* start Data to use *
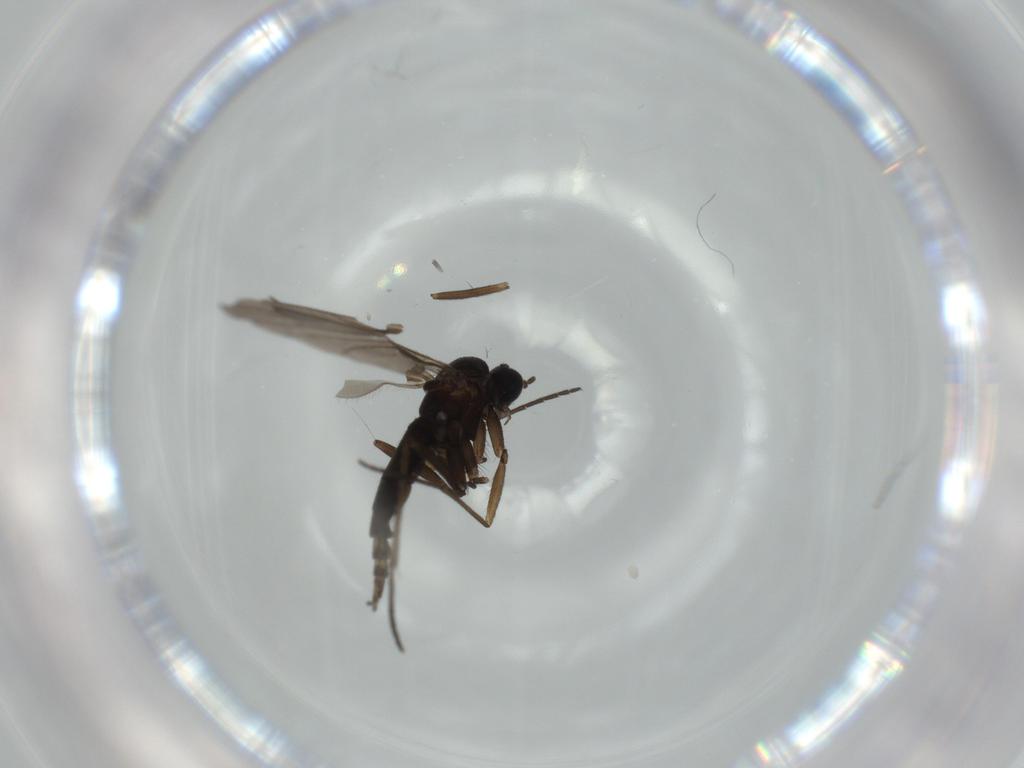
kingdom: Animalia
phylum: Arthropoda
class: Insecta
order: Diptera
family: Sciaridae
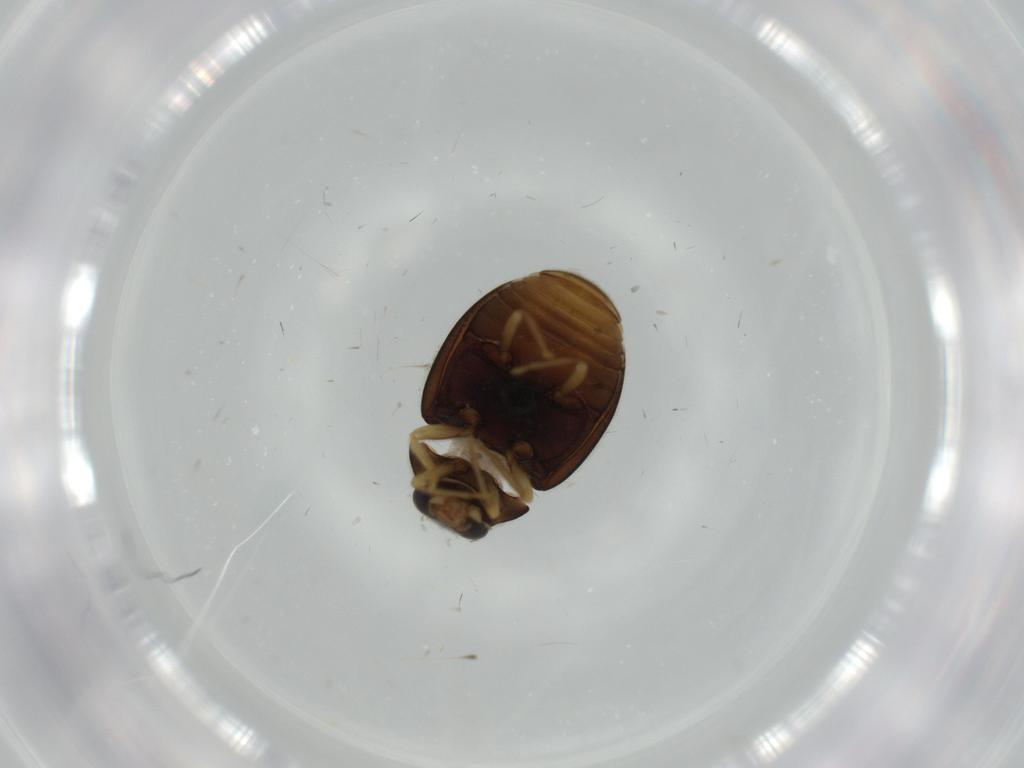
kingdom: Animalia
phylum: Arthropoda
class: Insecta
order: Coleoptera
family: Coccinellidae
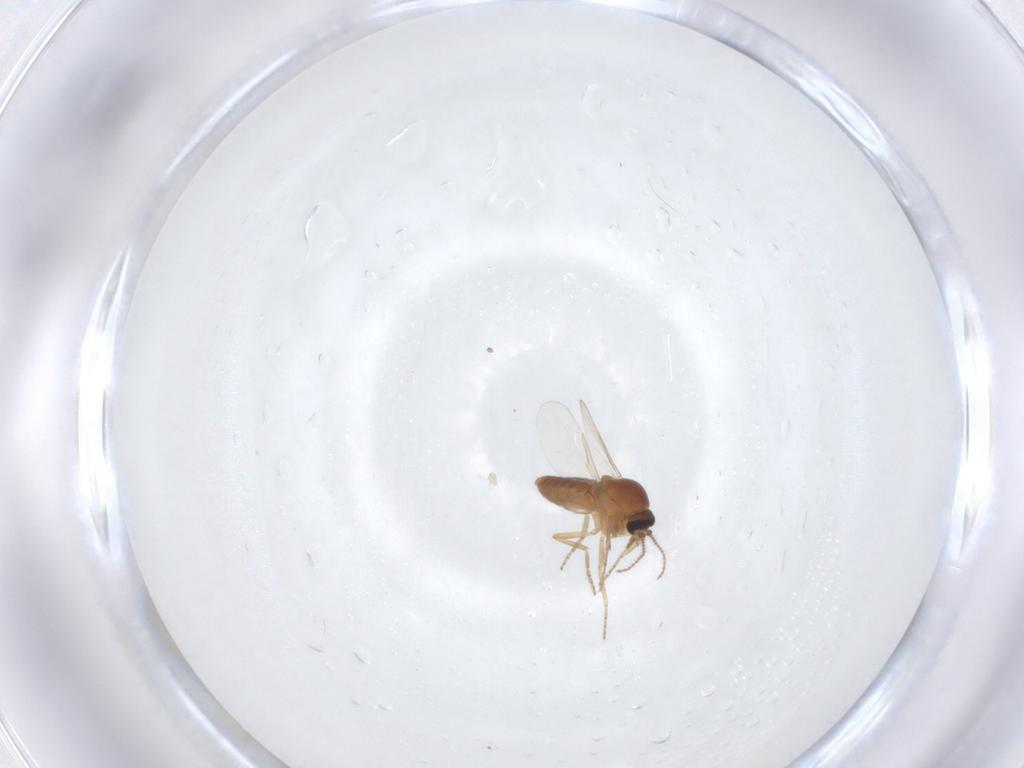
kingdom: Animalia
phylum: Arthropoda
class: Insecta
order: Diptera
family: Ceratopogonidae
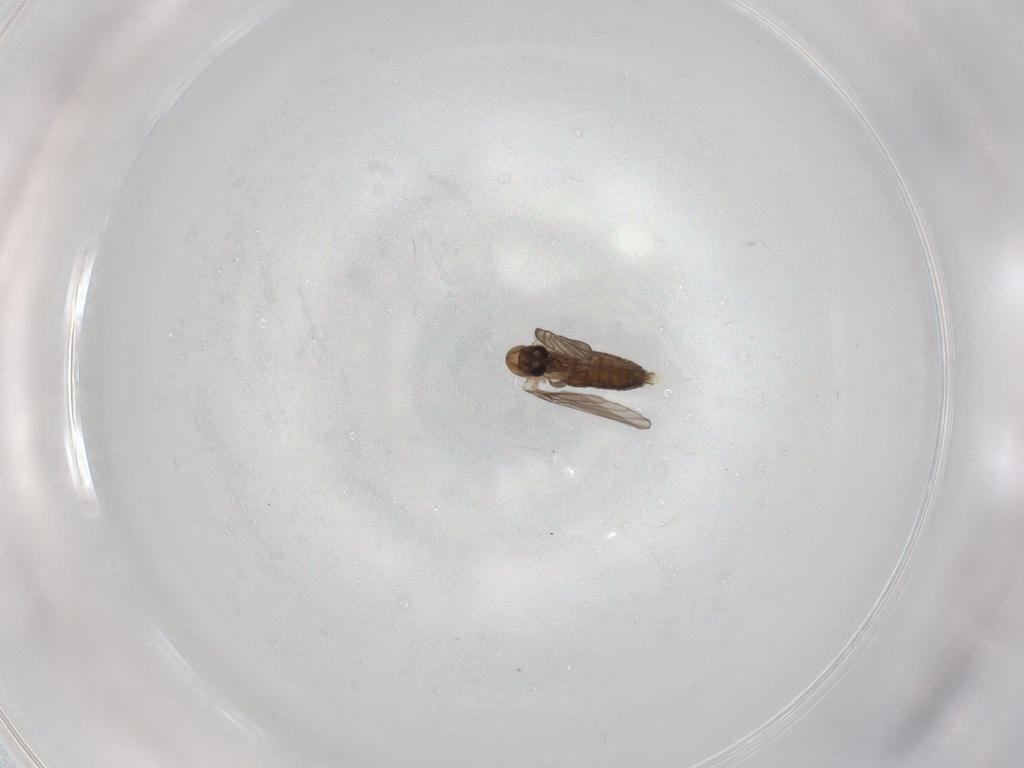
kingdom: Animalia
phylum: Arthropoda
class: Insecta
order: Diptera
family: Psychodidae
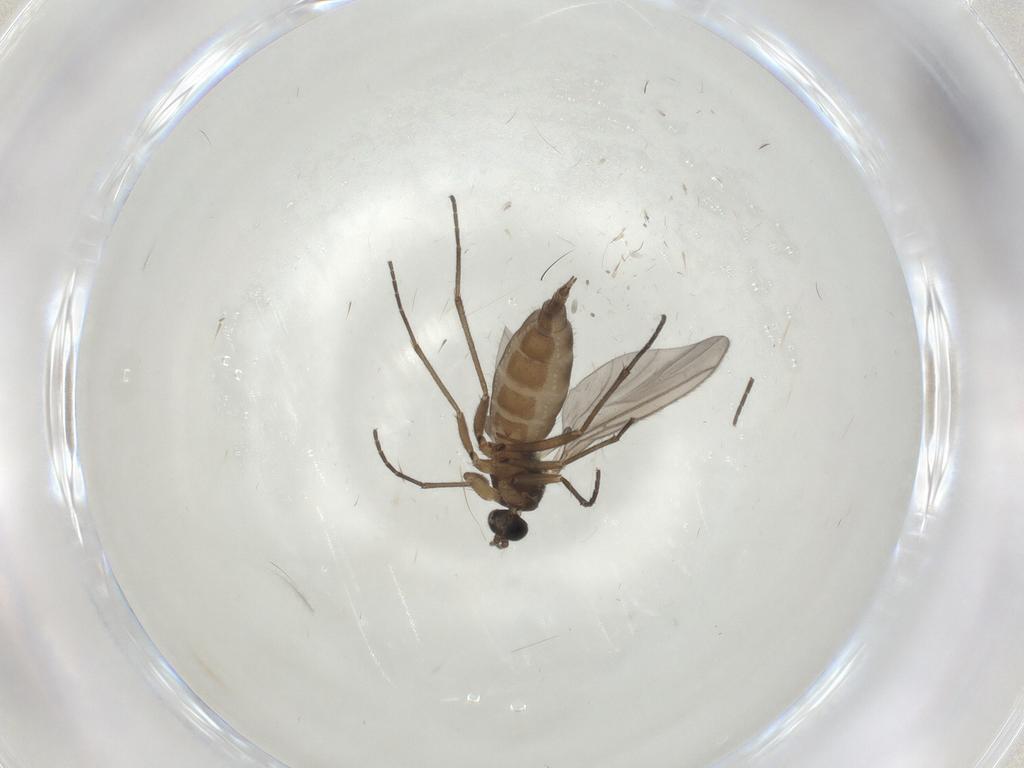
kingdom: Animalia
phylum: Arthropoda
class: Insecta
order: Diptera
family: Sciaridae
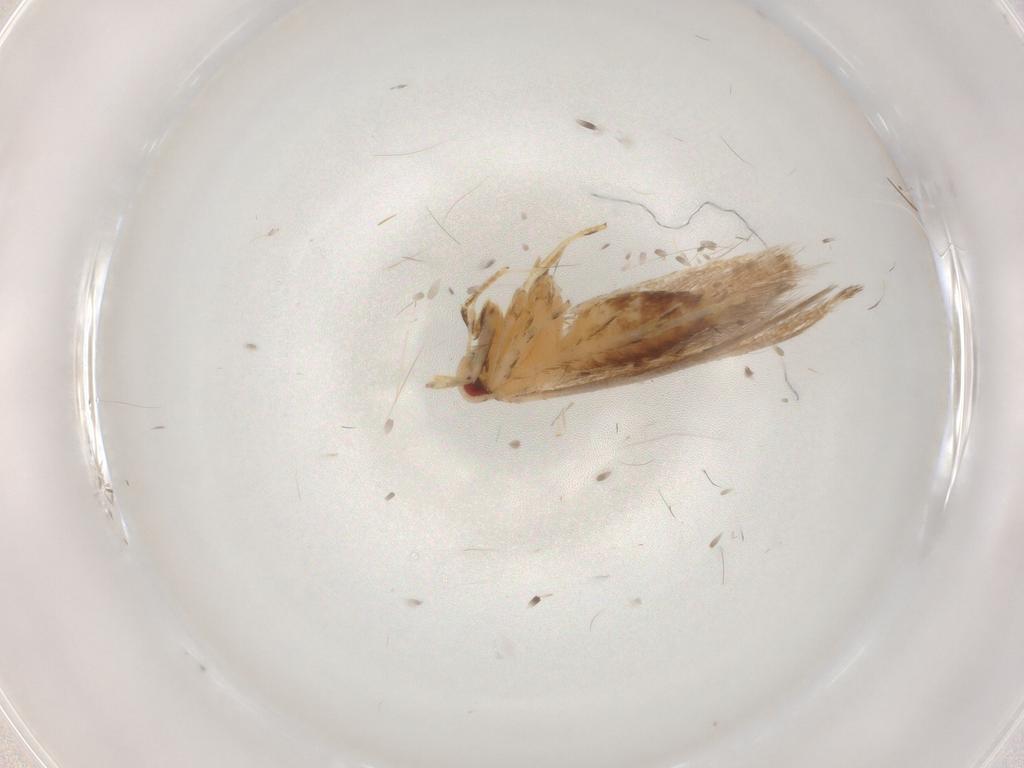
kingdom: Animalia
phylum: Arthropoda
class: Insecta
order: Lepidoptera
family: Cosmopterigidae
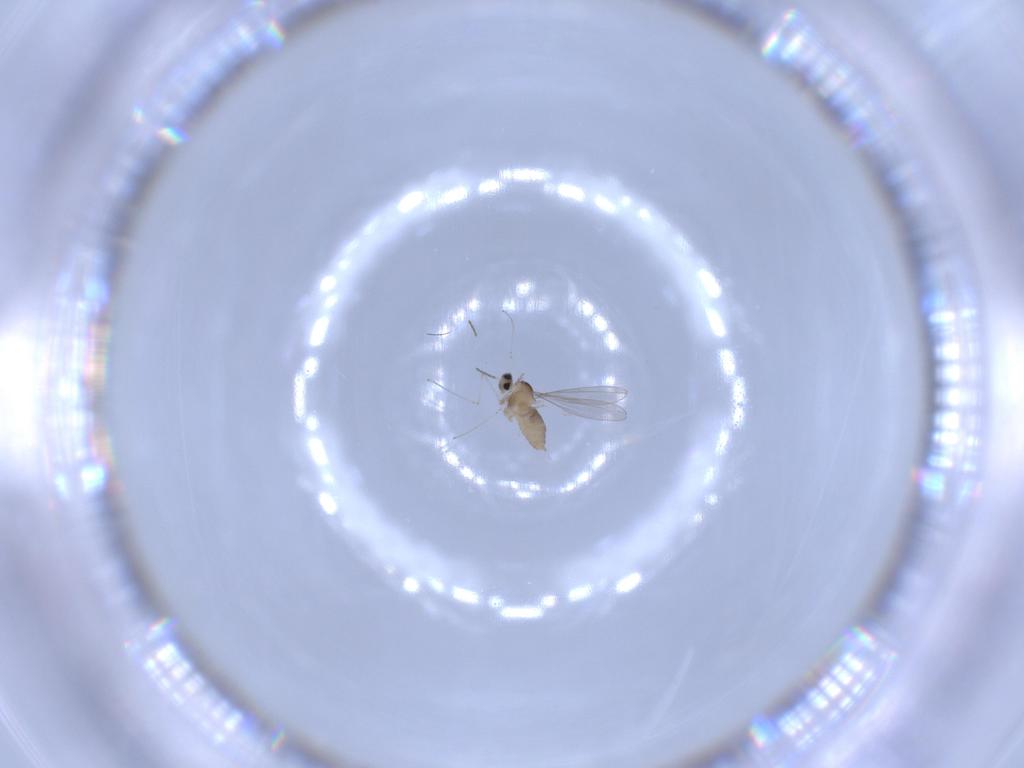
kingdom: Animalia
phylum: Arthropoda
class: Insecta
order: Diptera
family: Cecidomyiidae
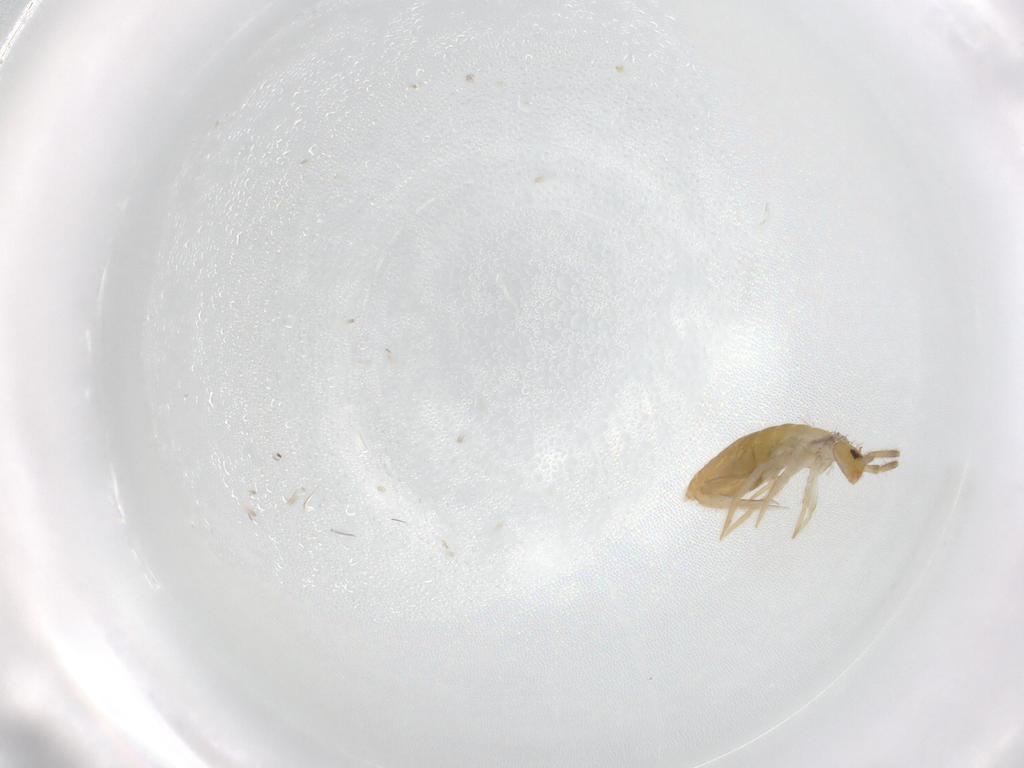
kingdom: Animalia
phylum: Arthropoda
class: Collembola
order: Entomobryomorpha
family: Entomobryidae
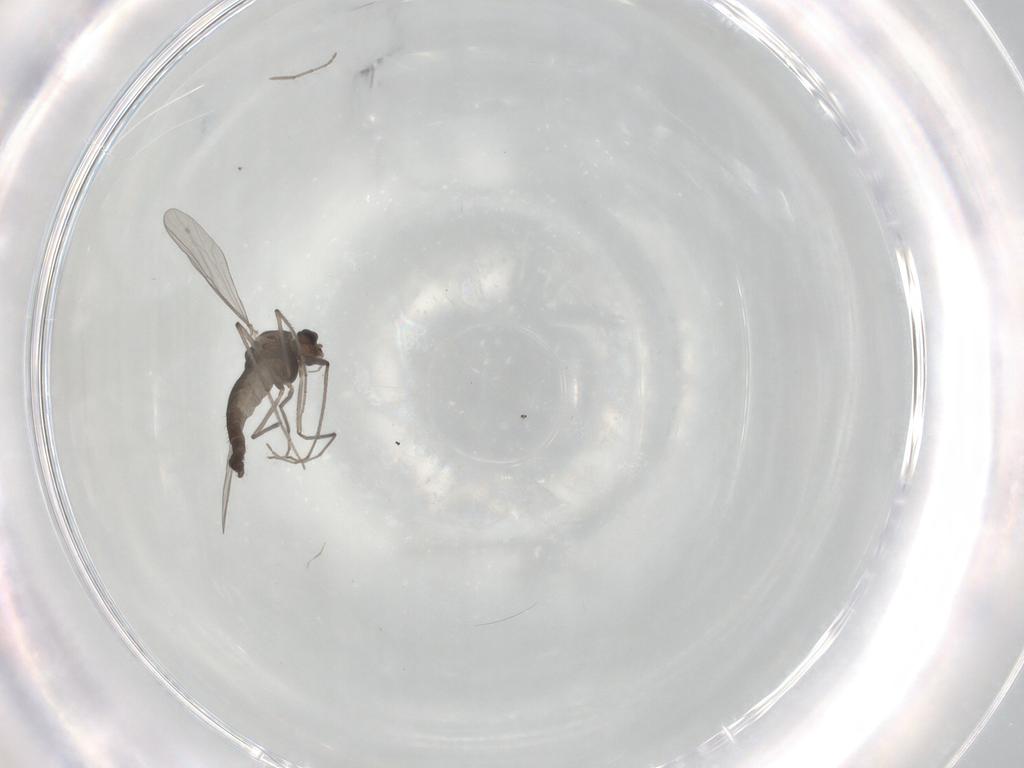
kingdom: Animalia
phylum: Arthropoda
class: Insecta
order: Diptera
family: Chironomidae
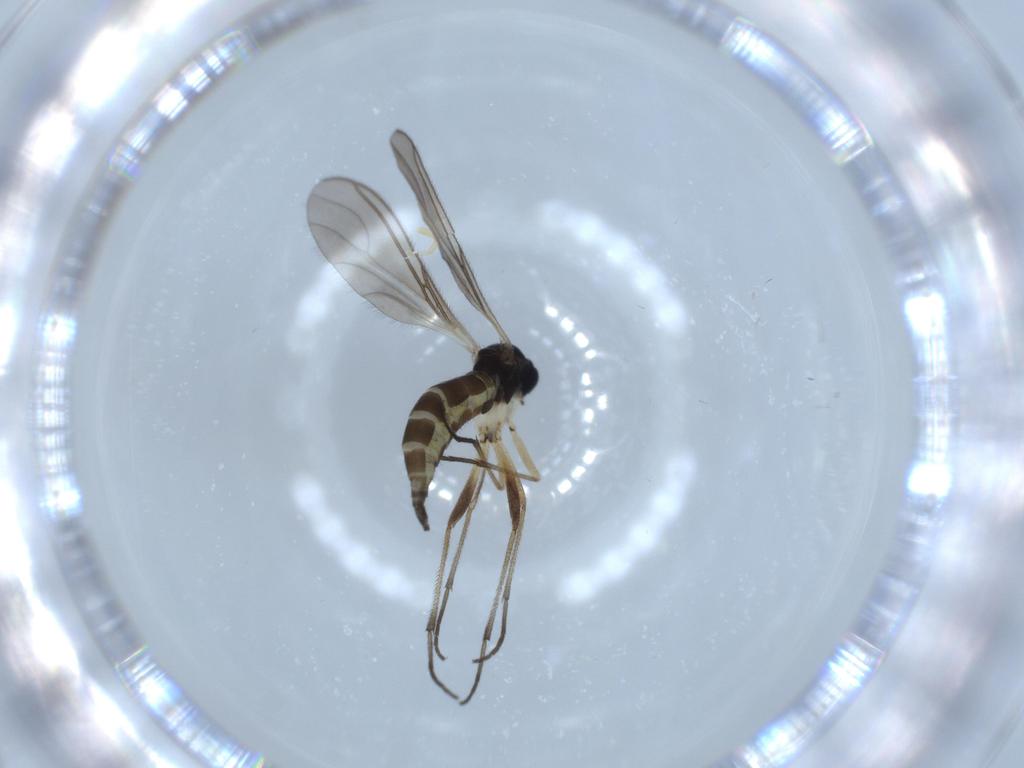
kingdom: Animalia
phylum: Arthropoda
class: Insecta
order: Diptera
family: Sciaridae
* end Data to use *
Stated problem: Rewrite the lines of all the records above, replacing "phylum" with "division" and leaving everything else unchanged. Leave out the pictures.

The result:
kingdom: Animalia
division: Arthropoda
class: Insecta
order: Diptera
family: Sciaridae
kingdom: Animalia
division: Arthropoda
class: Insecta
order: Coleoptera
family: Coccinellidae
kingdom: Animalia
division: Arthropoda
class: Insecta
order: Diptera
family: Ceratopogonidae
kingdom: Animalia
division: Arthropoda
class: Insecta
order: Diptera
family: Psychodidae
kingdom: Animalia
division: Arthropoda
class: Insecta
order: Diptera
family: Sciaridae
kingdom: Animalia
division: Arthropoda
class: Insecta
order: Lepidoptera
family: Cosmopterigidae
kingdom: Animalia
division: Arthropoda
class: Insecta
order: Diptera
family: Cecidomyiidae
kingdom: Animalia
division: Arthropoda
class: Collembola
order: Entomobryomorpha
family: Entomobryidae
kingdom: Animalia
division: Arthropoda
class: Insecta
order: Diptera
family: Chironomidae
kingdom: Animalia
division: Arthropoda
class: Insecta
order: Diptera
family: Sciaridae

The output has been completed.